Supplied text:

1) 2) and 3) also help explain why a Long Night might be possible when energy is cheap, and why the 3I cares so much about trade and expansion: perhaps keeping interstellar society going is hard and is not readily sustainable without the scale and resources of multiple systems. And once a system commits to the massive investment in efficient intersteller high-tech, that system needs to trade for other goods and attract labor to make that investment pay off.
I like 4) as an extra bonus to explain why construction times are so long and starship construction is only available at A-class starports. If the actual assembly of a drive in a ship is itself a low-yield proposition, then the cost of a drive installed can be higher and require considerable time and expertise to get built. I imagine a drive gets shipped with multiple replacement components that must be configured, tested, swapped out until a working drive goes online for the ship being built.
Of course, YMMV for any/all of these possibilities.
BackworldTraveller
SOC-13
I'd like to see the quality control process for a Jump Drive...Build, Take to test rig, switch on, wait a week, build another one because the first one never came back.

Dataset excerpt
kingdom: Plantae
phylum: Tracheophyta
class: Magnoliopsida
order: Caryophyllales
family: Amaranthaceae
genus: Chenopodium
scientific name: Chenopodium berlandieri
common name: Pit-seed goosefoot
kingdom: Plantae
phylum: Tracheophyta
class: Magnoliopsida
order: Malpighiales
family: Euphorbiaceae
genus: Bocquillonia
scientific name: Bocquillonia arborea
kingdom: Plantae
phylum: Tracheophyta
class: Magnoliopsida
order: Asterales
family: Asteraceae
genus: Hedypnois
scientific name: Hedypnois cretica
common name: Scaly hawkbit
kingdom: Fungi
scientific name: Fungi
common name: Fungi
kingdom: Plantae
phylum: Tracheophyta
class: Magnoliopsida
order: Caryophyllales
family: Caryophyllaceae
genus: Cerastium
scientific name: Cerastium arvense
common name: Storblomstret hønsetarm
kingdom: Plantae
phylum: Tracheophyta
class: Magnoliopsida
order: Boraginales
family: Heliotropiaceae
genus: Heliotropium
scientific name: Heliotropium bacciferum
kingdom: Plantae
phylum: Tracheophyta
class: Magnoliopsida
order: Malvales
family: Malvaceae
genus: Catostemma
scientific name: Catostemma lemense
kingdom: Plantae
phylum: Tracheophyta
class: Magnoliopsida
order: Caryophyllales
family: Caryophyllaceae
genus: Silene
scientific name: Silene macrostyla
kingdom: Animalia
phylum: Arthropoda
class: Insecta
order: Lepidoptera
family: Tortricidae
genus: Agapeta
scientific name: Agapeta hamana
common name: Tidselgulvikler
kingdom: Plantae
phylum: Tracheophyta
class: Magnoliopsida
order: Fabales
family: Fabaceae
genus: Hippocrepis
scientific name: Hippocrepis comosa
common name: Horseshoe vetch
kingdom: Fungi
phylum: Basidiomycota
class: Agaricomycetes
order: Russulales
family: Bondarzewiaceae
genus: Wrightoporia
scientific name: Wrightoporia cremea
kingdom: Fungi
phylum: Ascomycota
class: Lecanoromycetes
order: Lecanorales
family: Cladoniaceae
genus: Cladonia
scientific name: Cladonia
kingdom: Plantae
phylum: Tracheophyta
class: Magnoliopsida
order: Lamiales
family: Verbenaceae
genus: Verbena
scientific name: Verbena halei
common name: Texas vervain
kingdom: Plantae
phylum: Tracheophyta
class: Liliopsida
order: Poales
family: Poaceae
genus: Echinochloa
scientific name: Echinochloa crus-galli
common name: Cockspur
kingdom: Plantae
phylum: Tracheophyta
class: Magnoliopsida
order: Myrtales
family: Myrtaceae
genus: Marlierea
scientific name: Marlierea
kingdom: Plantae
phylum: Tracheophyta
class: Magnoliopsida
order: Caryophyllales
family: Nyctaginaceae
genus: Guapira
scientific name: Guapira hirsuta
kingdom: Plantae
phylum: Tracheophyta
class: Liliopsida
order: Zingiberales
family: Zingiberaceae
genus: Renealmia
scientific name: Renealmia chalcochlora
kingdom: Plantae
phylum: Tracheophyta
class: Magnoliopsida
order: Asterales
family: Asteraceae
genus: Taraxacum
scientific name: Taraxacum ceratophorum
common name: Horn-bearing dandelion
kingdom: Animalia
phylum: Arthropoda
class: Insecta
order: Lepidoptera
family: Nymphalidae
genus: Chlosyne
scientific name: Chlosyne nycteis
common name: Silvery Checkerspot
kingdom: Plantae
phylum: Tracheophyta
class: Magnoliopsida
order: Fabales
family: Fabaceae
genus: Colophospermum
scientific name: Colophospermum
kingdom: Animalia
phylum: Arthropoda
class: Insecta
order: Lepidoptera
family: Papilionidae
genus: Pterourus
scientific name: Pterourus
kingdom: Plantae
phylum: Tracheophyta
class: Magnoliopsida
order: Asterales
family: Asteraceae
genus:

What the task requires:
Answer these questions about the forum thread on jump drives:
1. According to the thread, at what kind of starport is starship construction only available?
2. What does the thread imagine a drive gets shipped with?
3. In the quality control process described for a Jump Drive, how long is the wait after switching it on?
Answer from the text alone.

Task answer:
1. A-class starports.
2. Multiple replacement components that must be configured, tested, and swapped out until a working drive goes online for the ship being built.
3. A week.